Changing lives – much more than a faceless cause
Guest blogger Mike Miller, President of Miller Air Group and Coalition Board member, was anxious to share why he supports the Coalition and the work we do. Thank you, Mike, for all you do!
Everyone has choices. Choices of how to spend your time and your money. What to buy, what to give. Emotional choices and rational choices. It’s easy to give when there’s a natural disaster and a website on your screen has dreadful images. Emotions take over. Then there’s saving for retirement – that’s even easier.
But combining the two is a different path, and that path led me to give my time and donations to Coalition for the Homeless.
The bottom line as I got older was the realization that I shouldn’t give money to a faceless cause, where I didn’t know how the money would be spent…or if it would be used wisely. So how do you determine if even a single donation is being spent wisely? Should you? I don’t have the appropriate research tools and, as a small business owner over the last decade, not much extra to give.
I work with airlines and airports, so I had no idea how non-profits worked.

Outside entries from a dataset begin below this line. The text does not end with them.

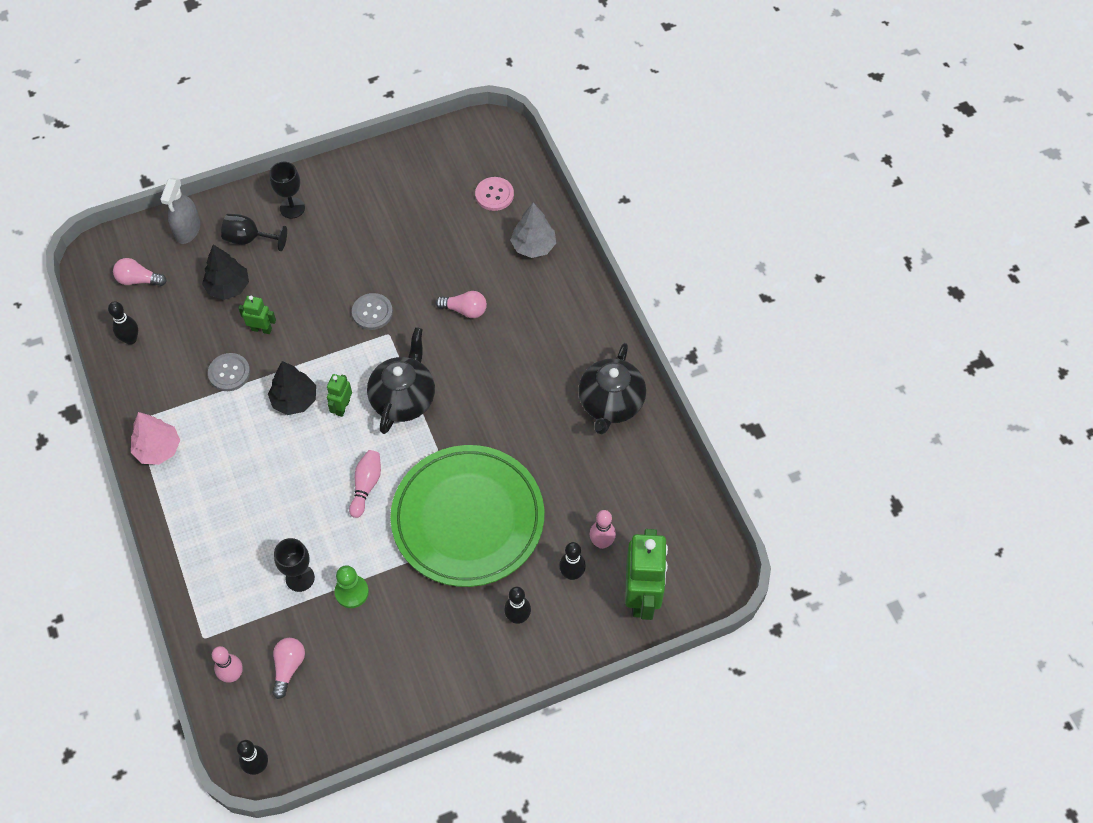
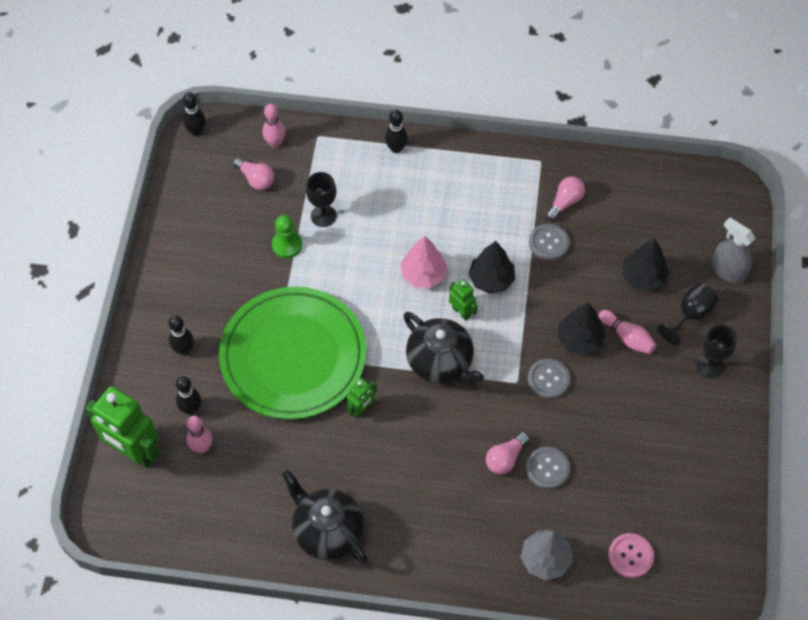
camera: 120 degrees right, 0 degrees up
(130, 339) = (627, 185): black bowling pin -> black bowling pin (396, 148)
(138, 280) = (689, 213): pink light bulb -> pink light bulb (565, 202)
(158, 449) = (503, 166): pink tree -> pink tree (423, 274)
(261, 329) = (581, 284): green robot -> green robot (361, 409)
(319, 307) = (579, 339): none -> black tree
(366, 486) = (374, 296): pink bowling pin -> pink bowling pin (627, 337)
(455, 278) = (547, 468): none -> grey button

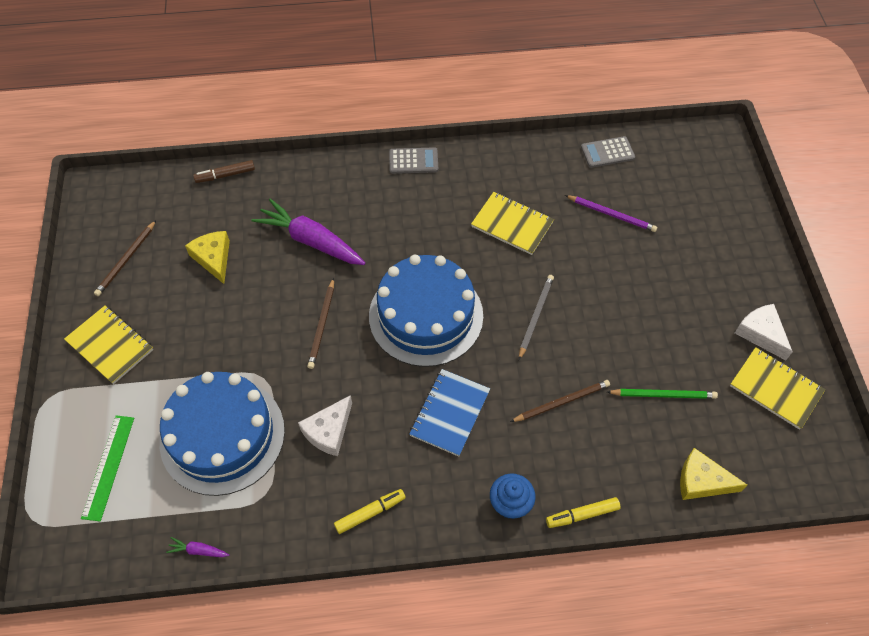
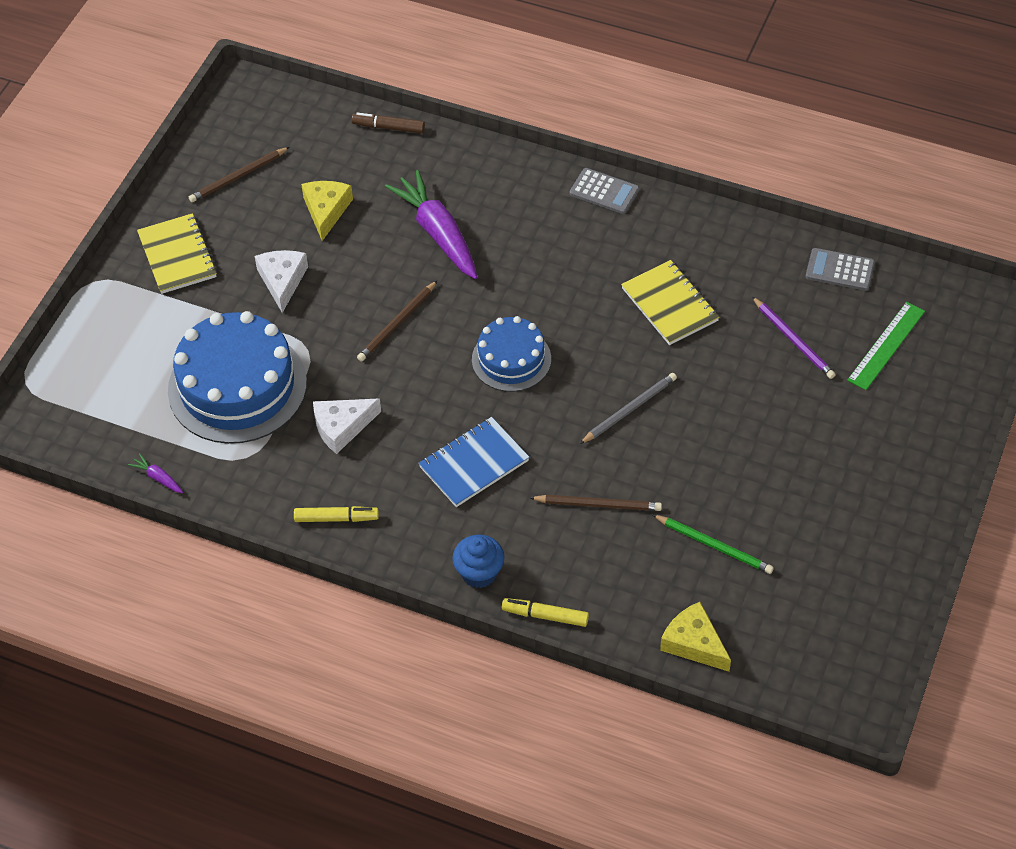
camera: 30 degrees right, 5 degrees down
(108, 467) = (117, 368): green ruler -> green ruler (886, 345)
(426, 315) = (511, 359): blue cake -> blue cake, size x0.58
(761, 333) = (873, 535): white cheese -> white cheese (282, 281)
(775, 389) = (846, 595): yellow notebook -> none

While I wanted to give, I also wanted to make sure it went for a good purpose. So I explored Orlando and Orange County for places where there was good work being done. I looked for top-rated non-profits. There are several, and I had volunteered for Second Harvest Food Bank, which is a great organization.
But my research of good works in the community kept coming back to place I had visited once when my daughter was in middle school. We volunteered to serve a meal at the Coalition. It was an emotional night, but I didn’t know much about the organization.
The more I looked, the wider my eyes got. Wow. What a place. What a staff. What a critical need in the community! Obviously homelessness is a critical issue, but Orlando’s problem is even worse. Of mid-sized cities, it’s the worst in the nation for chronic homelessness. Where to begin? Is this is a good cause? Sure, but is this group well-structured? Luckily, the Coalition is a top-rated organization that spends money so wisely that not a penny is wasted. At least none that I can see three years later. Even the water for meetings is donated!
One visit to the Coalition – I took a tour three years ago – and one chance to listen to the great leader, Brent Trotter, and I had to do more. Each time I visited, I could see lives that were yearning for a second chance. The more I listened, the more I wanted to give my time, in whatever way they needed it.
I met families that were homeless because both parents lost their jobs. I served dinner recently with a veteran who just needed stability in his life. I met a woman who couldn’t kick drugs until they took everything she owned. And then there are the children. To see the little kids living at the Coalition just breaks my heart, although the staff is so amazingly caring that there’s a bit of solace in an otherwise awful situation.
The Women’s Residential Counseling Center on Hillcrest Street, where many women go to flee a harmful home situation or an abusive spouse, reminds me there’s so much need for so many whose circumstances are never what they planned. And I can see that money is needed to continually repair these old buildings.
The emotional side to changing lives and seeing such dire need gets to me. But knowing how well the Coalition is run gives me comfort that anything I give will be used to help real local people in need, and to make sure the amazingly patient case managers guide them. Clients have to accept case management to stay at the Coalition. It’s no handout. It’s tough love. Luckily there’s plenty of love to go along with the tough choices.
Lives are being changed daily here. That much I know.